Starting in January, we were allowed occasional visits to my son's new, upcoming daycare as long as I remained with him. I would take him and stand apart to observe how he played and explored his new environment. With each visit he seemed to grow more comfortable with the place and the number of other little people, the concepts of sharing, waiting a turn. Our initial visits were brief: perhaps an hour, no more than two, each time. I could sense that, though he was fine to go off and play without the interaction he was used to from me at home, there was a subtle "checking in" every so often. He would get lost in play but a glance would be thrown my way to ensure I was near and accessible.
Driven crazy by daycare
I thought he was adjusting admirably. My mistake was the February visits became much more frequent such that he became used to my presence there with him. There I was, patting myself on the back like a fool counting her eggs, believing the transition to fulltime was flowing as smoothly as possible. By the first day I returned to work fulltime (March 1), he was in shock that I would not be spending the 8 hours with him.

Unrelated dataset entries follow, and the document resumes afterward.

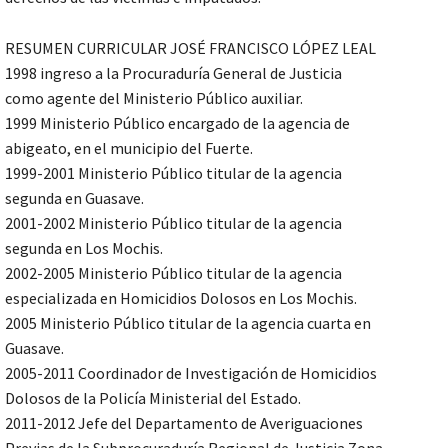
RESUMEN CURRICULAR JOSÉ FRANCISCO LÓPEZ LEAL
1998 ingreso a la Procuraduría General de Justicia
como agente del Ministerio Público auxiliar.
1999 Ministerio Público encargado de la agencia de
abigeato, en el municipio del Fuerte.
1999-2001 Ministerio Público titular de la agencia
segunda en Guasave.
2001-2002 Ministerio Público titular de la agencia
segunda en Los Mochis.
2002-2005 Ministerio Público titular de la agencia
especializada en Homicidios Dolosos en Los Mochis.
2005 Ministerio Público titular de la agencia cuarta en
Guasave.
2005-2011 Coordinador de Investigación de Homicidios
Dolosos de la Policía Ministerial del Estado.
2011-2012 Jefe del Departamento de Averiguaciones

I began to measure his growing acceptance of this fact by where/when he'd begin to cry during the dropoff stage. At the beginning, he'd wail when I put him in the car on our driveway in the mornings. Slowly, I could get him in the seat tearless, but when we parked outside the daycare, he'd burst. Eventually I could park and he'd wait until he was inside the actual doors. Then a few mornings, we made it as far as down the hallway before the act of removing his coat in front of his cubby brought on Niagara Falls. On other rare occasions, I could get him all the way into the actual room before the waterworks.
What put my heart through the ringer most mornings was the fact that, in the face of his howling sobs and upstretched arms and the cries of "Maaammmmmmmmaaaaaaa", I had read in the literature that you, as the parent, are encouraged to keep a 'happy countenance' as you drop your child off so that she/he doesn't sense any worry on YOUR part about leaving her/him there for the day.
Now, I am a trained actor. In addition to four years of university training and various subsequent workshops and seminars, I've had a good amount of theatre and film experience. I further auditioned for the Royal National Theatre's Summer Programme in London, England, a programme which auditions in five cities in the States and two cities in Canada for a mere 30 spots each summer, and I got in and garnered some incredible training in that programme.
But I can say without hesitation that doing a tapdance with a big smile on my face while choking back my own tears and burying the deeply ingrained desire to grab hold of my reaching Sonshine and run out of that daycare with him every morning in some mad embrace, wild and happy once again, to the freedom and luxury of time we've had for close to two years was the most demanding acting job I've ever had.
My friend, Karl, tried to console me with "in a few weeks, you'll show up and he'll be totally indifferent to your presence and not want to leave what he's doing there and that will hurt even more." Damn you, Karl, for being spot on.
But just as I began to feel all sorry for myself that he was maybe no longer missing me or yearning for me the way every cell in my body was for him while I sat back at my desk, the onslought of germ warfare began. Perhaps this was Mother Nature's cruel joke, "You want more time together again? Okay, bring on The Sick!"